▶ INPUT FOR THIS TASK:
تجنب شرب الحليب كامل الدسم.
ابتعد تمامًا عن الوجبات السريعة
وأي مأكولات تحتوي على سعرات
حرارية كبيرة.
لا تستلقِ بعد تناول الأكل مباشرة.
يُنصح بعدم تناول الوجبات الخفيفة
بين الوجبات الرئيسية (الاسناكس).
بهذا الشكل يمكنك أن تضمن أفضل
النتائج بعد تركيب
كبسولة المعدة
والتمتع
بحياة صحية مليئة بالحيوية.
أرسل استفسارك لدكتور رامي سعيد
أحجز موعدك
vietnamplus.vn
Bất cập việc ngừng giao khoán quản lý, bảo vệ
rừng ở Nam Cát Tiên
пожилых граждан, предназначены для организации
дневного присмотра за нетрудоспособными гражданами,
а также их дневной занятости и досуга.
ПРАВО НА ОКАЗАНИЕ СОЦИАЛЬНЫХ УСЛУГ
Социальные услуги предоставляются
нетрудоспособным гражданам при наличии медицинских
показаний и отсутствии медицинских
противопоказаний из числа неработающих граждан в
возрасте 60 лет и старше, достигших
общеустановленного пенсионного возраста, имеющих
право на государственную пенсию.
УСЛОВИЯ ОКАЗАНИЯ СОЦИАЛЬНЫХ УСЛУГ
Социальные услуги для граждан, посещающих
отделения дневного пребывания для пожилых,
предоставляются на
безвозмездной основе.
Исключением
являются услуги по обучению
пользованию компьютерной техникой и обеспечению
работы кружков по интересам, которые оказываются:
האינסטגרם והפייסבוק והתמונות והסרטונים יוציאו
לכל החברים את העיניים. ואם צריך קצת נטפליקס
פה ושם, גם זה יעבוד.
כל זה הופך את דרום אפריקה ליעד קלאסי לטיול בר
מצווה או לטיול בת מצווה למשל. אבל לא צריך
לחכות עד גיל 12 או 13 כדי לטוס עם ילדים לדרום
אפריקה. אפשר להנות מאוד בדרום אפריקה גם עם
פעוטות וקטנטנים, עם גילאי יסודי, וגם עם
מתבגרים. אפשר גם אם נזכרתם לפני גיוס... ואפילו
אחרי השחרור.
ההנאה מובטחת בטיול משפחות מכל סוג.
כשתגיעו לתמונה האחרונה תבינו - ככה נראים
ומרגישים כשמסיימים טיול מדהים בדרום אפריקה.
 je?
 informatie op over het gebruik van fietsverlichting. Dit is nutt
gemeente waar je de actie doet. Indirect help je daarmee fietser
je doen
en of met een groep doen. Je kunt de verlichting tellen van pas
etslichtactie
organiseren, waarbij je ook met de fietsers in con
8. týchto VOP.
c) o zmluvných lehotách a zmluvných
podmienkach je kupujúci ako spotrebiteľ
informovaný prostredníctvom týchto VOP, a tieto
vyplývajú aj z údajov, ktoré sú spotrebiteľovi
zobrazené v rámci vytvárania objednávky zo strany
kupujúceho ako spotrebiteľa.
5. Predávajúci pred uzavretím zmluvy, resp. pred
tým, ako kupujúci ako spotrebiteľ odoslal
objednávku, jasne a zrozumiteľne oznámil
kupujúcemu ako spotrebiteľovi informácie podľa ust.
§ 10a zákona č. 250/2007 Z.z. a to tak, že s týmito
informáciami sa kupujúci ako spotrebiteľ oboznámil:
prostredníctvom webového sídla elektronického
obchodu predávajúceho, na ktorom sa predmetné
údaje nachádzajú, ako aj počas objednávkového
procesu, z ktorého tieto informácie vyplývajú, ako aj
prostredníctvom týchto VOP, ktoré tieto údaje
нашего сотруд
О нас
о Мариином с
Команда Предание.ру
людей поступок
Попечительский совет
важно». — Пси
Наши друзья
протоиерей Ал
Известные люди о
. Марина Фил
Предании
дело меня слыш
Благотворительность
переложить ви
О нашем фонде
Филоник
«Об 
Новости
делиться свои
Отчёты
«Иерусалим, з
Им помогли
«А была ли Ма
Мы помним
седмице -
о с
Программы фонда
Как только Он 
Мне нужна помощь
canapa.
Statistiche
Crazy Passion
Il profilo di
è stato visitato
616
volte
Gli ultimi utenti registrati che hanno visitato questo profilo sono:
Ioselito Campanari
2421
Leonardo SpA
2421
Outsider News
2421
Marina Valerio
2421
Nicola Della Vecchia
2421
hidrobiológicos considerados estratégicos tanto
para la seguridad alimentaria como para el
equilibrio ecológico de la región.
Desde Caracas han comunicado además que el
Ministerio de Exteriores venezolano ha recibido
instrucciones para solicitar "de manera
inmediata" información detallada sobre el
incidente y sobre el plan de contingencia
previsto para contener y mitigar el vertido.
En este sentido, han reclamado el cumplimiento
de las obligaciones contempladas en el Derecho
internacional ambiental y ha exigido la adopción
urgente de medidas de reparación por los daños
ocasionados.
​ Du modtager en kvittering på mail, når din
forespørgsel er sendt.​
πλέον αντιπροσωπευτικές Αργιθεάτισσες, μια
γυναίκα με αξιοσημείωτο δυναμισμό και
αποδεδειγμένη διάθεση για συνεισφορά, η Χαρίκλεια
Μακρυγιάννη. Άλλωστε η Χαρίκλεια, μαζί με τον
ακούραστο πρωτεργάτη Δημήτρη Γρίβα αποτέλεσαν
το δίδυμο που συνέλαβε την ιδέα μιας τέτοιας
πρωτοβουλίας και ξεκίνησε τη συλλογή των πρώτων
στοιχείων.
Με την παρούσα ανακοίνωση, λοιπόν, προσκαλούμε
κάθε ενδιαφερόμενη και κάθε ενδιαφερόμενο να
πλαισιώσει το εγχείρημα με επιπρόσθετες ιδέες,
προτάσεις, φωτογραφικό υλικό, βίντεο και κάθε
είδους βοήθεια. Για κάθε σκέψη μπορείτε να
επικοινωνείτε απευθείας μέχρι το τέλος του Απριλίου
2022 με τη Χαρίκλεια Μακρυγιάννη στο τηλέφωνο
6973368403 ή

▶ WORK TO BE COMPLETED:
Only the lines from the beginning of the listing through the line containing "c) o zmluvných lehotách a zmluvných" are wanted, each restated word for word.

▶ EXERCISE RESPONSE:
تجنب شرب الحليب كامل الدسم.
ابتعد تمامًا عن الوجبات السريعة
وأي مأكولات تحتوي على سعرات
حرارية كبيرة.
لا تستلقِ بعد تناول الأكل مباشرة.
يُنصح بعدم تناول الوجبات الخفيفة
بين الوجبات الرئيسية (الاسناكس).
بهذا الشكل يمكنك أن تضمن أفضل
النتائج بعد تركيب
كبسولة المعدة
والتمتع
بحياة صحية مليئة بالحيوية.
أرسل استفسارك لدكتور رامي سعيد
أحجز موعدك
vietnamplus.vn
Bất cập việc ngừng giao khoán quản lý, bảo vệ
rừng ở Nam Cát Tiên
пожилых граждан, предназначены для организации
дневного присмотра за нетрудоспособными гражданами,
а также их дневной занятости и досуга.
ПРАВО НА ОКАЗАНИЕ СОЦИАЛЬНЫХ УСЛУГ
Социальные услуги предоставляются
нетрудоспособным гражданам при наличии медицинских
показаний и отсутствии медицинских
противопоказаний из числа неработающих граждан в
возрасте 60 лет и старше, достигших
общеустановленного пенсионного возраста, имеющих
право на государственную пенсию.
УСЛОВИЯ ОКАЗАНИЯ СОЦИАЛЬНЫХ УСЛУГ
Социальные услуги для граждан, посещающих
отделения дневного пребывания для пожилых,
предоставляются на
безвозмездной основе.
Исключением
являются услуги по обучению
пользованию компьютерной техникой и обеспечению
работы кружков по интересам, которые оказываются:
האינסטגרם והפייסבוק והתמונות והסרטונים יוציאו
לכל החברים את העיניים. ואם צריך קצת נטפליקס
פה ושם, גם זה יעבוד.
כל זה הופך את דרום אפריקה ליעד קלאסי לטיול בר
מצווה או לטיול בת מצווה למשל. אבל לא צריך
לחכות עד גיל 12 או 13 כדי לטוס עם ילדים לדרום
אפריקה. אפשר להנות מאוד בדרום אפריקה גם עם
פעוטות וקטנטנים, עם גילאי יסודי, וגם עם
מתבגרים. אפשר גם אם נזכרתם לפני גיוס... ואפילו
אחרי השחרור.
ההנאה מובטחת בטיול משפחות מכל סוג.
כשתגיעו לתמונה האחרונה תבינו - ככה נראים
ומרגישים כשמסיימים טיול מדהים בדרום אפריקה.
 je?
 informatie op over het gebruik van fietsverlichting. Dit is nutt
gemeente waar je de actie doet. Indirect help je daarmee fietser
je doen
en of met een groep doen. Je kunt de verlichting tellen van pas
etslichtactie
organiseren, waarbij je ook met de fietsers in con
8. týchto VOP.
c) o zmluvných lehotách a zmluvných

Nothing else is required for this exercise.